[Collected data]
-=-=-
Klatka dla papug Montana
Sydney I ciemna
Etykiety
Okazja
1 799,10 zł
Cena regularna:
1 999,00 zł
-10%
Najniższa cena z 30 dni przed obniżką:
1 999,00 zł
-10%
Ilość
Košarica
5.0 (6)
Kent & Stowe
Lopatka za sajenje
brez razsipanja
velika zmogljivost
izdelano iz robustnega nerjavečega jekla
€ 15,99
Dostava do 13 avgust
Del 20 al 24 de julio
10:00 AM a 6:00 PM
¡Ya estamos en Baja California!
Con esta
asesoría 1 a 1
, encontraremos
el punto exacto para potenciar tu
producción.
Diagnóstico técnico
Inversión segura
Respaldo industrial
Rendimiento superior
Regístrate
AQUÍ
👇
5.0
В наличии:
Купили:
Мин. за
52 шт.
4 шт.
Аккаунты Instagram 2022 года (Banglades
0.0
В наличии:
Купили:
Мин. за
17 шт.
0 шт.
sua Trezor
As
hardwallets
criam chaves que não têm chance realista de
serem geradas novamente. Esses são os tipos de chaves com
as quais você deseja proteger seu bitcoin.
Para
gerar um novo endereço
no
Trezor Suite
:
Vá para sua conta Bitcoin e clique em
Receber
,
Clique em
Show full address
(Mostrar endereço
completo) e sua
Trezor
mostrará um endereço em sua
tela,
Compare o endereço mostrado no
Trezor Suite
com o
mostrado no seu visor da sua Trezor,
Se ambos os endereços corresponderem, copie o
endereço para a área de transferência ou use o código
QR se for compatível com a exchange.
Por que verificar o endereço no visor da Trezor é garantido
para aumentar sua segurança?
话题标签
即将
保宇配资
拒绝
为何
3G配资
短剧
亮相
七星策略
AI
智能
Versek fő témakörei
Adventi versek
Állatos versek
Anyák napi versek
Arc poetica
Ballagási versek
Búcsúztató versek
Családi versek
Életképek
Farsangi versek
-=-=-
[EXERCISE DIRECTIONS]
Give back every entry exactly, with nothing left out.

[EXPECTED ANSWER]
Klatka dla papug Montana
Sydney I ciemna
Etykiety
Okazja
1 799,10 zł
Cena regularna:
1 999,00 zł
-10%
Najniższa cena z 30 dni przed obniżką:
1 999,00 zł
-10%
Ilość
Košarica
5.0 (6)
Kent & Stowe
Lopatka za sajenje
brez razsipanja
velika zmogljivost
izdelano iz robustnega nerjavečega jekla
€ 15,99
Dostava do 13 avgust
Del 20 al 24 de julio
10:00 AM a 6:00 PM
¡Ya estamos en Baja California!
Con esta
asesoría 1 a 1
, encontraremos
el punto exacto para potenciar tu
producción.
Diagnóstico técnico
Inversión segura
Respaldo industrial
Rendimiento superior
Regístrate
AQUÍ
👇
5.0
В наличии:
Купили:
Мин. за
52 шт.
4 шт.
Аккаунты Instagram 2022 года (Banglades
0.0
В наличии:
Купили:
Мин. за
17 шт.
0 шт.
sua Trezor
As
hardwallets
criam chaves que não têm chance realista de
serem geradas novamente. Esses são os tipos de chaves com
as quais você deseja proteger seu bitcoin.
Para
gerar um novo endereço
no
Trezor Suite
:
Vá para sua conta Bitcoin e clique em
Receber
,
Clique em
Show full address
(Mostrar endereço
completo) e sua
Trezor
mostrará um endereço em sua
tela,
Compare o endereço mostrado no
Trezor Suite
com o
mostrado no seu visor da sua Trezor,
Se ambos os endereços corresponderem, copie o
endereço para a área de transferência ou use o código
QR se for compatível com a exchange.
Por que verificar o endereço no visor da Trezor é garantido
para aumentar sua segurança?
话题标签
即将
保宇配资
拒绝
为何
3G配资
短剧
亮相
七星策略
AI
智能
Versek fő témakörei
Adventi versek
Állatos versek
Anyák napi versek
Arc poetica
Ballagási versek
Búcsúztató versek
Családi versek
Életképek
Farsangi versek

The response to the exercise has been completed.